W. C.: –Está bueno eso. Es también la energía que tiene cada uno cuando escribe. Lo importante es mantener la voz de uno, más allá de la cuestión literaria. Me gusta jugar con la imaginación. La literatura es una invención, un juego. A veces creo que el personaje se come todo, entonces la gente cuando lee algunos de mis libros los referencia directamente conmigo y muchos me preguntan: “Che, ¿te pasó esto?”. Yo abuso un poco de esta cuestión, pero me gusta porque alimenta la imaginación de los demás.

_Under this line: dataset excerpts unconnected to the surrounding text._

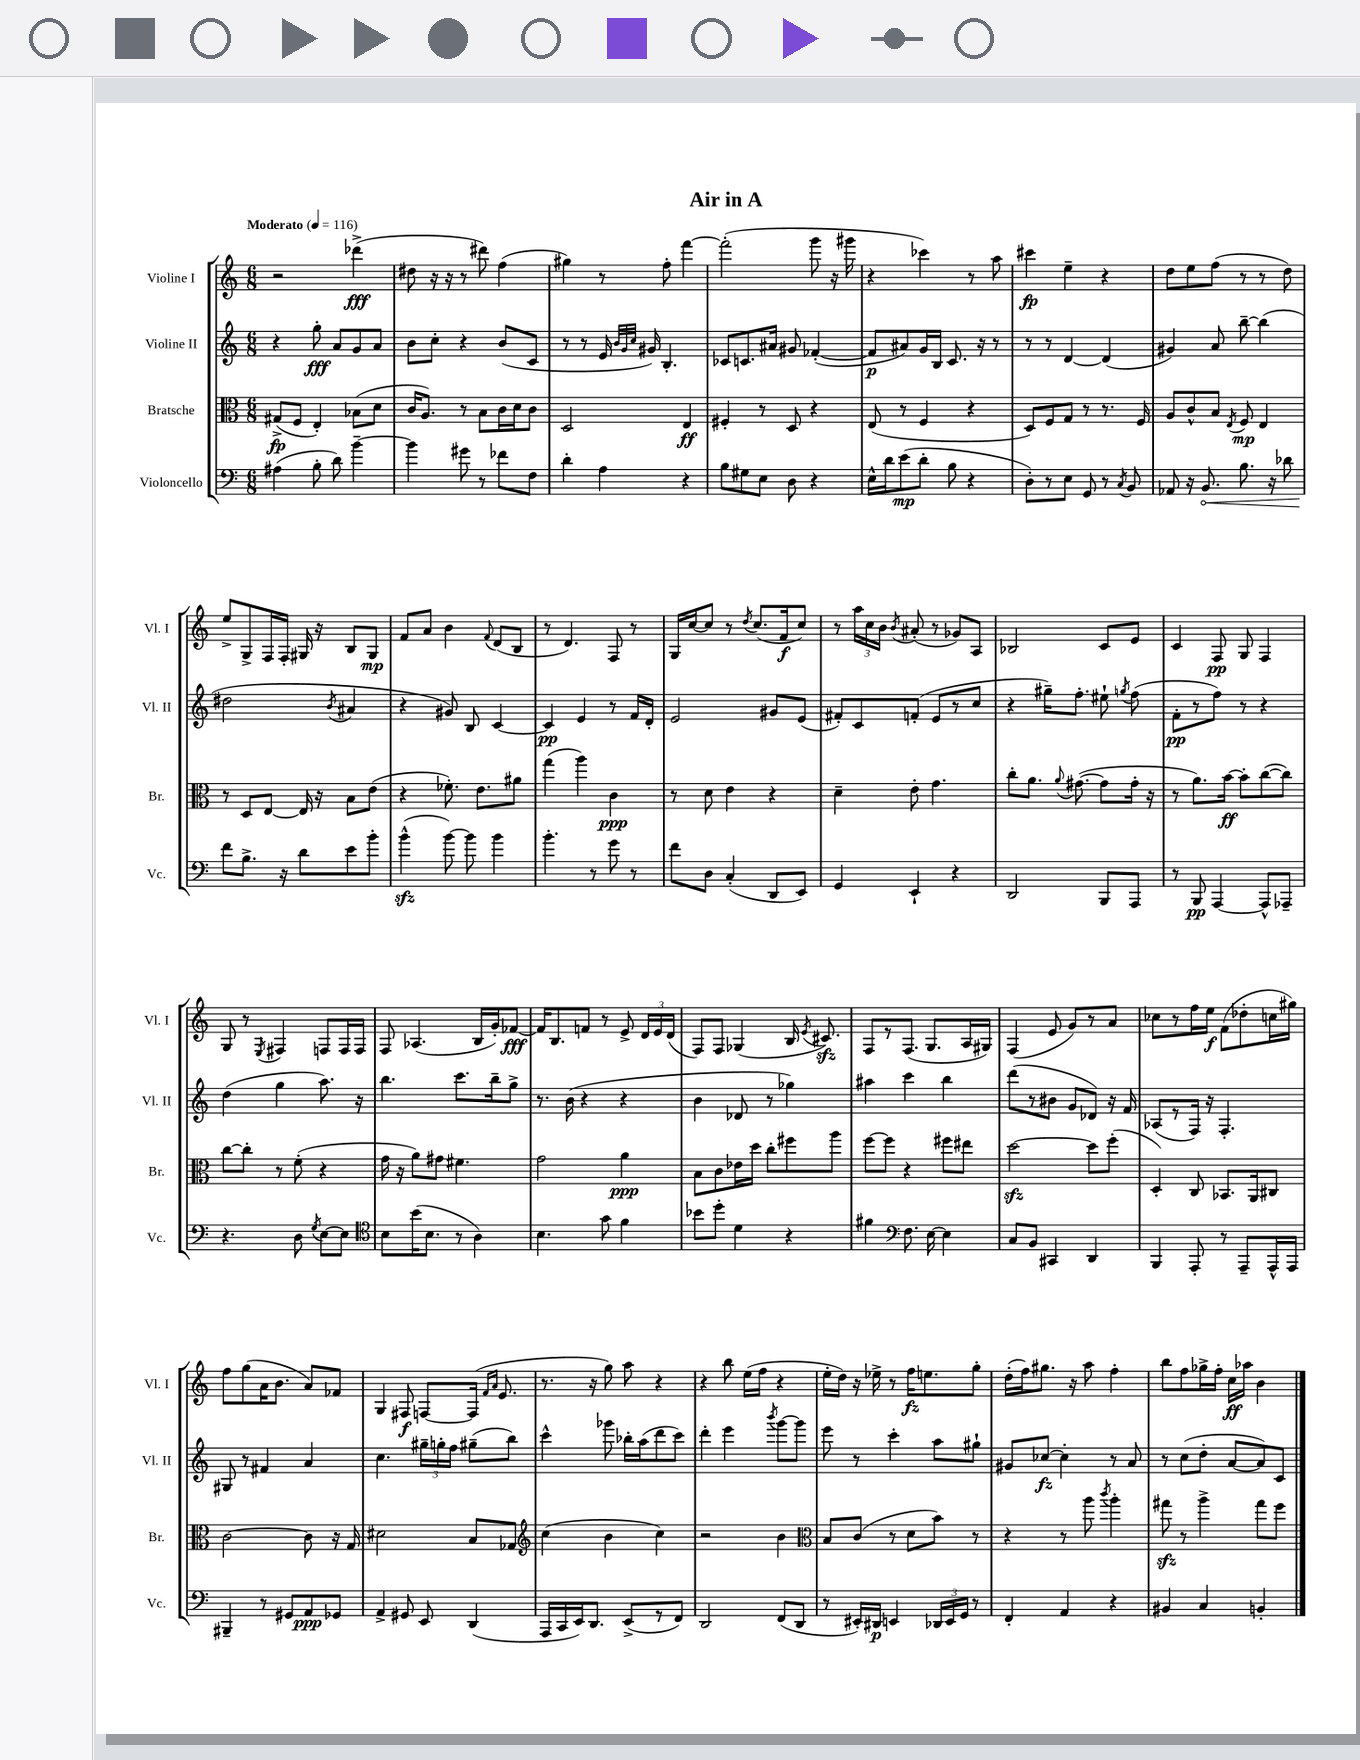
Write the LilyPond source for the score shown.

\header { title = "Air in A" }
<<
\new StaffGroup <<
\new Staff = "s0" \with { instrumentName = "Violine I" shortInstrumentName = "Vl. I" } {
    \clef treble \key c \major \numericTimeSignature \time 6/8 \tempo "Moderato" 4 = 116
    \autoBeamOff r2 des'''4->\fff( |
    dis''8 r16 r16 r8 dis'''8) f''4( |
    gis''4) r8 f''8-. f'''4~ |
    f'''2-.( g'''8 r16 gis'''16 |
    r4 ces'''4) r8 a''8 |
    cis'''4\fp e''4-- r4 |
    d''8[ e''8 f''8]( r8 r8 d''8) |
    e''8[-> g8-> f16 f16]-. gis16 r16 b8[ gis8]\mp |
    f'8[ a'8] b'4 \appoggiatura { f'8 } d'8[( b8] |
    r8 d'4.) f8 r8 |
    g16[ c''16~ c''8] r8 \acciaccatura { d''8 } c''8.[( f'16\f c''8]) |
    r8 \tuplet 3/2 { a''16[ c''16 b'16] } \acciaccatura { b'8 } ais'8-.( r8 ges'8[) a8] |
    bes2 c'8[ e'8] |
    c'4 f8\pp g8 f4 |
    g8 r8 \acciaccatura { e8 } fis4 f8[ f16 f16] |
    f8 aes4.( b16[ g'16-.) fes'8]~\fff |
    fes'16[ b8. f'8] r8 e'8-> \tuplet 3/2 { d'16[ e'16 d'16]( } |
    f8[) f8] ges4( b16 \acciaccatura { e'8 } cis'8.\sfz) |
    f8[ r8 f8.]( g8.[ a16 gis16]) |
    f4( e'8 g'8[) r8 a'8] |
    ces''8[ r8 f''16 e''16]\f f'8[( des''8-. c''16 gis''16]) |
    f''8[ g''8( a'16 b'8.] a'8[) fes'8] |
    g4 fis8\f f8[~ f16]( \grace { f'16[ a'16] } e'8. |
    r8. r16 g''8) a''8 r4 |
    r4 b''8 e''16[( f''16] r4 |
    e''16[-. d''16]) r16 ees''16-> r8 f''16[\fz e''8. g''8]-. |
    d''16[-.( f''16) gis''8.] r16 a''8 f''4-. |
    b''8[ f''8 ges''16-> f''16]-. c''16[\ff aes''16] b'4 \bar "|." |
}
\new Staff = "s1" \with { instrumentName = "Violine II" shortInstrumentName = "Vl. II" } {
    \clef treble \key c \major \numericTimeSignature \time 6/8
    \autoBeamOff r4 g''8-.\fff a'8[ g'8 a'8] |
    b'8[ c''8]-. r4 b'8[( c'8] |
    r8 r8 e'16 \grace { b'32[ g'32 c''32] } gis'16) b4.-. |
    ces'8[ c'8. ais'16] gis'8 fes'4~-.( |
    fes'8[\p ais'8) g'16 b16] c'8. r16 r8 |
    r8 r8 d'4~ d'4( |
    gis'4) a'8 b''8~-- b''4( |
    dis''2 \acciaccatura { b'8 } ais'4 |
    r4 gis'8) b8 c'4~ |
    c'4\pp e'4 r8 f'16[ d'16]-. |
    e'2 gis'8[ e'8]( |
    fis'8[-.) c'8 f'8]-.( e'8[ r8 c''8] |
    r4 gis''16[--) f''8.]-. eis''8-! \acciaccatura { g''8 } f''8( |
    f'8[-.\pp r8 f''8]) r8 r4 |
    d''4( g''4 a''8.) r16 |
    b''4. c'''8.[ b''16-- g''8]-> |
    r8. b'16( r4 r4 |
    b'4 des'8 r8 ges''4) |
    ais''4 c'''4 b''4 |
    d'''8[( r8 bis'8] g'8[ des'8]) r16 f'16 |
    aes8[( r8 f16]) r16 f4.-. |
    gis8 r8 fis'4 a'4 |
    c''4. \tuplet 3/2 { gis''16[-- g''16-. f''16] } gis''8[--( b''8]) |
    c'''4-^ ges'''8 bes''16[-. a''16( d'''8 c'''8]) |
    d'''4-. e'''4 \acciaccatura { b'''8 } g'''8[~ g'''8] |
    e'''8 r8 c'''4-. a''8[ gis''8]-! |
    gis'8[ ces''8]~\fz ces''4-. r8 a'8 |
    r8 c''8[( d''8]-. a'8[~ a'8) c'8] \bar "|." |
}
\new Staff = "s2" \with { instrumentName = "Bratsche" shortInstrumentName = "Br." } {
    \clef alto \key c \major \numericTimeSignature \time 6/8
    \autoBeamOff gis8[->\fp( f8] e4-.) bes8[( d'8] |
    c'16[ a8.]) r8 b8[ c'16 d'16 c'8] |
    d2 e4\ff |
    fis4-. r8 d8 r4 |
    e8( r8 f4 r4 |
    d8[) f8 g8] r8 r8. f16 |
    a8[ c'8-^ b8] \acciaccatura { e8 } f8\mp e4 |
    r8 d8[ e8]~ e16 r16 b8[ e'8]( |
    r4 fes'8.-.) e'8.[ ais'8] |
    g''4( a''4) c'4\ppp |
    r8 d'8 e'4 r4 |
    d'4-- e'8-. g'4. |
    c''8[-. a'8.] \appoggiatura { a'8 } gis'8.~( gis'8[ gis'16]-. r16 |
    r8 a'8.[) b'16]~\ff b'8[-. c''8~( c''8]) |
    c''8[~ c''8]-. r8 f'8-.( r4 |
    g'16 r16 a'8[) gis'8] fis'4. |
    g'2 a'4\ppp |
    b8[ c'8 ees'16 d''16] c''8[-. fis''8 a''8] |
    f''8[~ f''8] r4 fis''8[ eis''8] |
    d''2~\sfz d''8[ f''8]-.( |
    d4-.) c8 bes,8.[ a,16 cis8] |
    c'2~ c'8 r16 g16 |
    dis'2 b8[ ges8] |
    \clef treble c''4( b'4 c''4) |
    r2 b'4 |
    \clef alto b8[ c'8]( r8 d'8[ b'8]) r8 |
    r4 r8 a''8 \acciaccatura { c'''8 } a''4-. |
    gis''8\sfz r8 a''4-> gis''8[ f''8] \bar "|." |
}
\new Staff = "s3" \with { instrumentName = "Violoncello" shortInstrumentName = "Vc." } {
    \clef bass \key c \major \numericTimeSignature \time 6/8
    \autoBeamOff ais4( b8-. d'8) b'4~-- |
    b'4 gis'8 r8 fes'8[ f8] |
    d'4-. a4 r4 |
    b8[ gis8 e8] d8 r4 |
    e16[-^ d'16 e'8\mp( d'8]-. b8 r4 |
    d8[-.) r8 e8] g,8 r8 \acciaccatura { c8 } b,8 |
    aes,8 r16 \once \override Hairpin.circled-tip = ##t b,8.\< b8. r16 des'8 |
    f'8[\! b8.]-> r16 d'8[ e'8 b'8]-. |
    b'4-^\sfz( b'8~) b'8 b'4 |
    b'4.-. r8 g'8 r8 |
    f'8[ d8] c4-.( d,8[ e,8]) |
    g,4 e,4-! r4 |
    d,2 b,,8[ a,,8] |
    r8 b,,8\pp a,,4~ a,,8[-^ aes,,8]-- |
    r4. d8 \acciaccatura { g8 } e8[~ e8] |
    \clef tenor b8[ b'16( b8.] r8 a4) |
    b4. g'8 f'4 |
    bes'8[ d''8]-. d'4 r4 |
    fis'4 \clef bass f8. e16~ e4 |
    c8[ b,8] cis,4 d,4 |
    b,,4 a,,8-. r8 a,,8[-- a,,16-^ a,,16] |
    bis,,4-- r8 gis,8[ a,8\ppp ges,8] |
    a,4-> gis,8 e,8 d,4( |
    a,,16[ c,16 e,16) d,8.] e,8[->( r8 f,8]) |
    d,2 f,8[( d,8] |
    r8 eis,16[-.) dis,16]\p e,4 \tuplet 3/2 { des,16[ e,16 g,16] } r8 |
    f,4-. a,4 r4 |
    bis,4 c4 b,4-. \bar "|." |
}
>>
>>
\layout { \context { \Score \remove "Bar_number_engraver" } }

–En uno de los poemas de Iván se lee: “Me gustaría ser poeta./ Es un oficio elegante y chapado a la antigua./ Me gusta/ el ruido de la máquina de escribir por las noches”. ¿Escriben a máquina?
I. N.: –Sí, recién ahora aprendí a usar el Word. Empiezo a mano y cuando tiene más forma paso a la máquina. Y después a la computadora.
W. C.: –Un chico de veinte años ni sabe lo que es una máquina de escribir. Son costumbres de gente grande. ¡No somos pibes, tampoco nos engañemos!
–Pero no tienen 50 y pico o 60 años...
I. N.: –Estoy más cerca de uno de 60 que de uno de 20 (risas).
–De todos modos, es una costumbre un tanto romántica.
W. C.: –¡Qué va ser romántico... no sabés cómo te quedan los dedos! (risas).
I. N.: –Cuando escribo las canciones, las hago a mano y después las paso a la máquina de escribir porque necesito verlas. No tengo impresora en casa, ¿cómo hago para verlas? Es más parecido a lo que va quedando la hoja a máquina que la pantalla de la compu. No es un gesto romántico adrede... Hace poco leí un reportaje que le hicieron a Martin Amis en el que comentaba que en el colegio del hijo tenían como tarea contar de qué trabajaba su papá. Cuando llegó el turno del hijo, dijo: “Mi papá se sienta cerca de una ventana, mira para afuera y de vez en cuando escribe” (risas).